In my third work place, the YMCA in my district, I teach first aid to a group of young people who all (for the most part) speak English. In that class, I, along with Kristene, a volunteer from LA, have successfully taught CPR, how to take and assess blood pressure and pulse, treatment of burns, among other topics. Even though I spend more time at the Healthy Centre and at Meghvik, I can tell that I get more across on a day to day basis at the YMCA where they mostly understand what I am saying.

Again and again I ask myself, "should I have just waited even a year to improve my language skills? Am I getting short-changed an experience of a lifetime because I am not better prepared to communicate with all the people around me I desperately want to be able to?" The answer, I think, lies in the fact that because communication is such a struggle, it takes more of an effort on both parties part to have meaningful conversations and to form lasting relationships. For those of us who don't already know Armenian, we can pretty immediately tell who is earnestly interested in helping us or even just talking to us, and who isn't. If someone on the marshutka takes the whole ride to figure out if you have any brothers or sisters, they're probably worth the conversation, they're actually interested in you. You know what is important to talk about at work, you know that if your mother doesn't try to communicate to you more than once that she'll take care of the dinner table, that it's probably safe to keep on cleaning up.

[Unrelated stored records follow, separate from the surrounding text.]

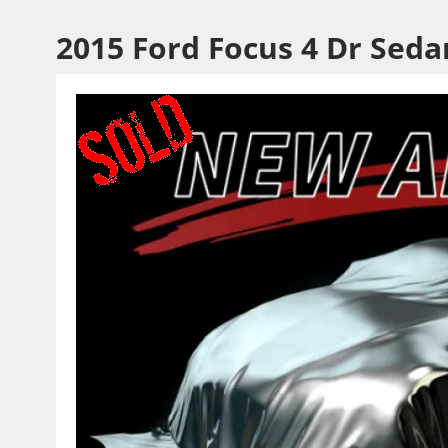
2015 Ford Focus 4 Dr Seda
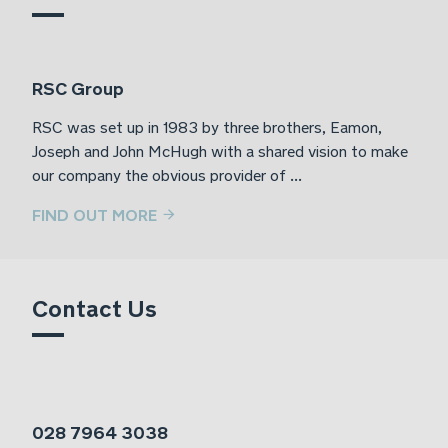
RSC Group
RSC was set up in 1983 by three brothers, Eamon,
Joseph and John McHugh with a shared vision to make
our company the obvious provider of ...
FIND OUT MORE
Contact Us
028 7964 3038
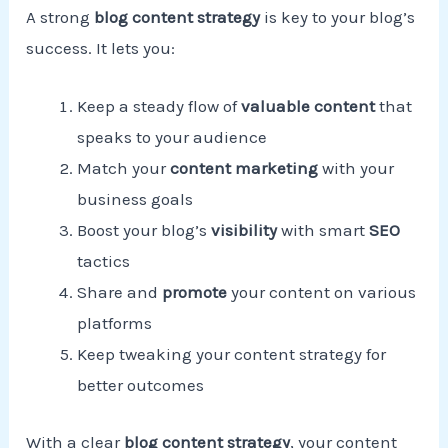
A strong
blog content strategy
is key to your blog’s
success. It lets you:
Keep a steady flow of
valuable content
that
speaks to your audience
Match your
content marketing
with your
business goals
Boost your blog’s
visibility
with smart
SEO
tactics
Share and
promote
your content on various
platforms
Keep tweaking your content strategy for
better outcomes
With a clear
blog content strategy
, your content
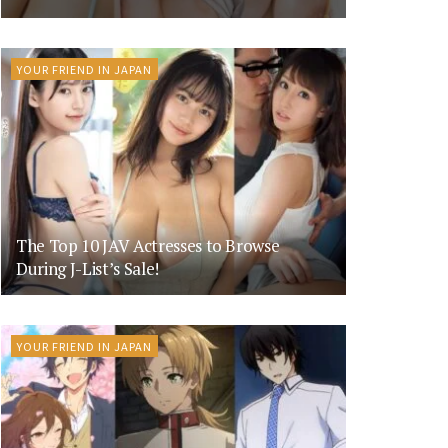
YOUR FRIEND IN JAPAN
The Top 10 JAV Actresses to Browse
During J-List’s Sale!
YOUR FRIEND IN JAPAN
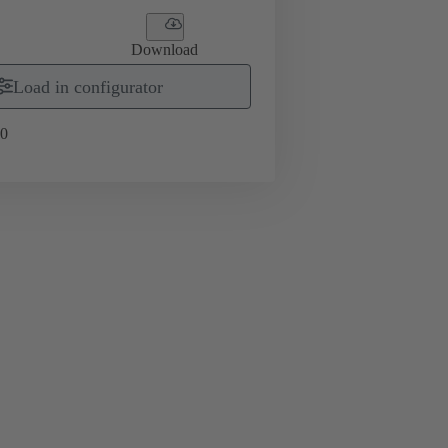
Download
Load in configurator
0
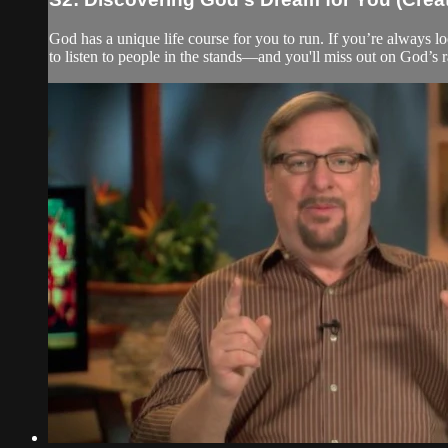
God has a unique life course for you to run. If you’re always lo
to listen to people in the stands—and you'll miss out on God’s r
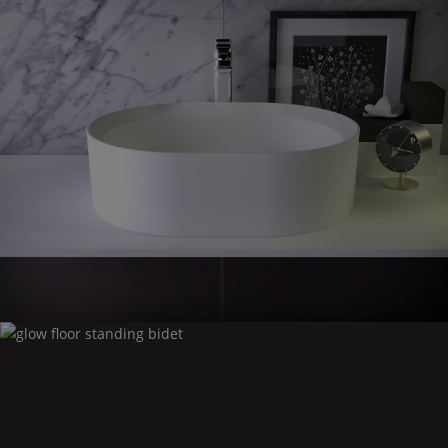
Glow
countertop washbasin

It's still a difficult question to answer, even on my last day of work, whether it is better to wait until you have the langage skills under your belt to come or not. But then again, why wait to come to Armenia in order to learn the language, when you can come to Armenia to learn the language. And now that I've gotten basic conversation down, there's not much left to prevent me from coming back again, and again, and again.

1 comment:

  1. There is nothing like total immersion to learn a language.